Task statement:
Starting with the line that contains "79: (847, 401)" and stopping after the line that contains "86: (831, 444)", copy the entries below exactly. Include nothing else.

Data to use:

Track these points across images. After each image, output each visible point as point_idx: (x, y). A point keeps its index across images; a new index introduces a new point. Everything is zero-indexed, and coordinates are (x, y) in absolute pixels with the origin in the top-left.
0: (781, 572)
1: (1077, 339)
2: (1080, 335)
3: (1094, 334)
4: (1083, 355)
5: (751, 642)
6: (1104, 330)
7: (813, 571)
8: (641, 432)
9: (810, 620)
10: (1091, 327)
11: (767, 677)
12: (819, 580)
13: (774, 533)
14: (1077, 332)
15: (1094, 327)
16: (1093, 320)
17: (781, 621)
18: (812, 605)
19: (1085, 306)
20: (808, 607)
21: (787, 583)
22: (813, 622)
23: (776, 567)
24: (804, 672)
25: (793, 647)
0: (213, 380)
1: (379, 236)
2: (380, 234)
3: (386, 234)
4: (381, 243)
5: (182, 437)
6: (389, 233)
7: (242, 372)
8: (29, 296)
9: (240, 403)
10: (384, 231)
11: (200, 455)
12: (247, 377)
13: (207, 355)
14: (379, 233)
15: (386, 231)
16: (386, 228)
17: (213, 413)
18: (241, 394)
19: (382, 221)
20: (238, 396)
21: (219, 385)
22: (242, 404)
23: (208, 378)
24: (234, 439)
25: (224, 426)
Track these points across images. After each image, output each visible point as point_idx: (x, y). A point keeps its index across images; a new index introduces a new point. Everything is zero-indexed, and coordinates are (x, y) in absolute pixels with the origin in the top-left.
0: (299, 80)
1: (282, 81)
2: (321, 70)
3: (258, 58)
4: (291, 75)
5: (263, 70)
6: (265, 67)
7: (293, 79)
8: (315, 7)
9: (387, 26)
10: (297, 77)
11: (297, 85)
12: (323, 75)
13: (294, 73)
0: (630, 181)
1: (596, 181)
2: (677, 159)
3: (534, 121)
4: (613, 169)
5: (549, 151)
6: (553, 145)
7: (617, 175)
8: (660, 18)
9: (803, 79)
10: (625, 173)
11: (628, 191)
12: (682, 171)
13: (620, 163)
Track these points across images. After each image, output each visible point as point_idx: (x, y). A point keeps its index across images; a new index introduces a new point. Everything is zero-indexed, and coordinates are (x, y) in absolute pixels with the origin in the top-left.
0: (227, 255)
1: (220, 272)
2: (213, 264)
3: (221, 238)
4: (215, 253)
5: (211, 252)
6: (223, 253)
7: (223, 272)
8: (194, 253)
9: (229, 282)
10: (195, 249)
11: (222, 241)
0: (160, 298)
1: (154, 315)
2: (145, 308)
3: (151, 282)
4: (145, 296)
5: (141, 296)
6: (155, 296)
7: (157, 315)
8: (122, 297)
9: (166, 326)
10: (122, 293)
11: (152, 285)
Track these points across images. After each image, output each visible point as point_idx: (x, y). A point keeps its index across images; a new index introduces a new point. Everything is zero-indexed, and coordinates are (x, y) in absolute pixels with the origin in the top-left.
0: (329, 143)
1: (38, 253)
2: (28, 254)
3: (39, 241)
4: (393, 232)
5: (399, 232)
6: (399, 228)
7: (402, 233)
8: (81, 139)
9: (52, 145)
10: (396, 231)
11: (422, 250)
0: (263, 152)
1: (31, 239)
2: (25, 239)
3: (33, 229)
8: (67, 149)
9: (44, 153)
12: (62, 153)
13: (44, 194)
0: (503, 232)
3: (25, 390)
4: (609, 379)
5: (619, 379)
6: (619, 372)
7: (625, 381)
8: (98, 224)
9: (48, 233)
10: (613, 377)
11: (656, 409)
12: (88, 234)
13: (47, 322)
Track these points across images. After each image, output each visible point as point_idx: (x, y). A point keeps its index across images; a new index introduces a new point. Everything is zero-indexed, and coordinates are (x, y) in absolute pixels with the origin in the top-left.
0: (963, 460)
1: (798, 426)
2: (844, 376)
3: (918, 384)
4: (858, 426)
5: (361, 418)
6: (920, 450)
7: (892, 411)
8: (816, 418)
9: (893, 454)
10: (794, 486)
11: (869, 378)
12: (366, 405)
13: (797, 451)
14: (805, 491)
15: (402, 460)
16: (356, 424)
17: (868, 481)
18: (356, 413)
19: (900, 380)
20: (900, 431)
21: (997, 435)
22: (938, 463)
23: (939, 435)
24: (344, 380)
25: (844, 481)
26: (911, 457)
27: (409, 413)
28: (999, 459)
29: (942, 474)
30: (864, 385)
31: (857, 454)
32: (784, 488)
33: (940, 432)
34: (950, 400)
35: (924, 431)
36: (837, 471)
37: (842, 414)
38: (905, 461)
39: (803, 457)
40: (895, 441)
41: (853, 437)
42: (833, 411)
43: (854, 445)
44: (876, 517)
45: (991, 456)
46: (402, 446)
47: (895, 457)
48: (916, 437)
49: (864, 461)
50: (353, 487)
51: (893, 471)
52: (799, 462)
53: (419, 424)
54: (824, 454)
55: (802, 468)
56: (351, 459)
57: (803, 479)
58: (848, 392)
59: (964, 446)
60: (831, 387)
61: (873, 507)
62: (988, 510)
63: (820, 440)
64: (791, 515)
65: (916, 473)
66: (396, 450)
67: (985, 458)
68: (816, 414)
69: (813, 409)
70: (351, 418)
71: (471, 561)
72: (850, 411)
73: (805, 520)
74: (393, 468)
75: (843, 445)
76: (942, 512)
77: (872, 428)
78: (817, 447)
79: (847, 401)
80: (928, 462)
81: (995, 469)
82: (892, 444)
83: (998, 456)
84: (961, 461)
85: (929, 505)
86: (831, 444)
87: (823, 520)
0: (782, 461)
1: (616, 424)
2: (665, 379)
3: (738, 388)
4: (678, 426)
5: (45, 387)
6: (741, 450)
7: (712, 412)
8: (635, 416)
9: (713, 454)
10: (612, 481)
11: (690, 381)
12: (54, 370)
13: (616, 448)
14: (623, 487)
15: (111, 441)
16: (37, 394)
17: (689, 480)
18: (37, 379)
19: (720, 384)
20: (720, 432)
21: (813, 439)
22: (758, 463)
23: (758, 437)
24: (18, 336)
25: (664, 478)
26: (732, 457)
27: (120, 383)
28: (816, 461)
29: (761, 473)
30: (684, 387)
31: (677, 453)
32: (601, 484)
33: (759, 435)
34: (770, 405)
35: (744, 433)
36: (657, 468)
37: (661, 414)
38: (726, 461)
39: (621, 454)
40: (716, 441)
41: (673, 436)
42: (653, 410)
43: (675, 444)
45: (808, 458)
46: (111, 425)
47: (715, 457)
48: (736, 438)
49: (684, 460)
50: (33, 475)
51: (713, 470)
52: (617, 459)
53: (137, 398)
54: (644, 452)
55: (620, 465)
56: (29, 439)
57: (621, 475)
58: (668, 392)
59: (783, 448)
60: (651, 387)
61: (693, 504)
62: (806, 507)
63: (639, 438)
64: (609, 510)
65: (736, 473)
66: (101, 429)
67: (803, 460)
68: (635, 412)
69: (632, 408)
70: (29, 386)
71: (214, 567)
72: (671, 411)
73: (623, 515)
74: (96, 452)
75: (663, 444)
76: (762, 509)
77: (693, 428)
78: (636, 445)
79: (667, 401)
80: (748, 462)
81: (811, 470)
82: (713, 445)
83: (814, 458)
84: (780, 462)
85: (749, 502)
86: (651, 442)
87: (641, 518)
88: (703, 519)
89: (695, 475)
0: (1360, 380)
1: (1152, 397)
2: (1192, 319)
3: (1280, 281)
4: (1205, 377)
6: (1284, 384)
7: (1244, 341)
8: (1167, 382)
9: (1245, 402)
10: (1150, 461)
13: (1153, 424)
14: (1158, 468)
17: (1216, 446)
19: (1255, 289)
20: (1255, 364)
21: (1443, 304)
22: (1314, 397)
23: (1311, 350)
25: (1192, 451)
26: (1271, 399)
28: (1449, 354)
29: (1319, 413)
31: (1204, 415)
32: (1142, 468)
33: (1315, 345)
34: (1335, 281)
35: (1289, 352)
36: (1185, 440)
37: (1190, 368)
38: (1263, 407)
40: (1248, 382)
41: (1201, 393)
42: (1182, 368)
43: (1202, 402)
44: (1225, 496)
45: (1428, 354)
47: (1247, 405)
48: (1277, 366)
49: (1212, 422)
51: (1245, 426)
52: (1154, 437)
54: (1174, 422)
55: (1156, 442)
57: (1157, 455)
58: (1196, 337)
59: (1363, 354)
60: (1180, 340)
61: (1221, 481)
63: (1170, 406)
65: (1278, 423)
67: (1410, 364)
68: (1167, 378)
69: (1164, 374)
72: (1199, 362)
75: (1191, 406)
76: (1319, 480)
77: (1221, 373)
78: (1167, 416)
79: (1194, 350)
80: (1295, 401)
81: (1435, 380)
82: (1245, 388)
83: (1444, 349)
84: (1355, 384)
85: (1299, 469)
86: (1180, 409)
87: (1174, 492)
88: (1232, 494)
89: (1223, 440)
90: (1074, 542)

Answer to this exercise:
79: (847, 401)
80: (928, 462)
81: (995, 469)
82: (892, 444)
83: (998, 456)
84: (961, 461)
85: (929, 505)
86: (831, 444)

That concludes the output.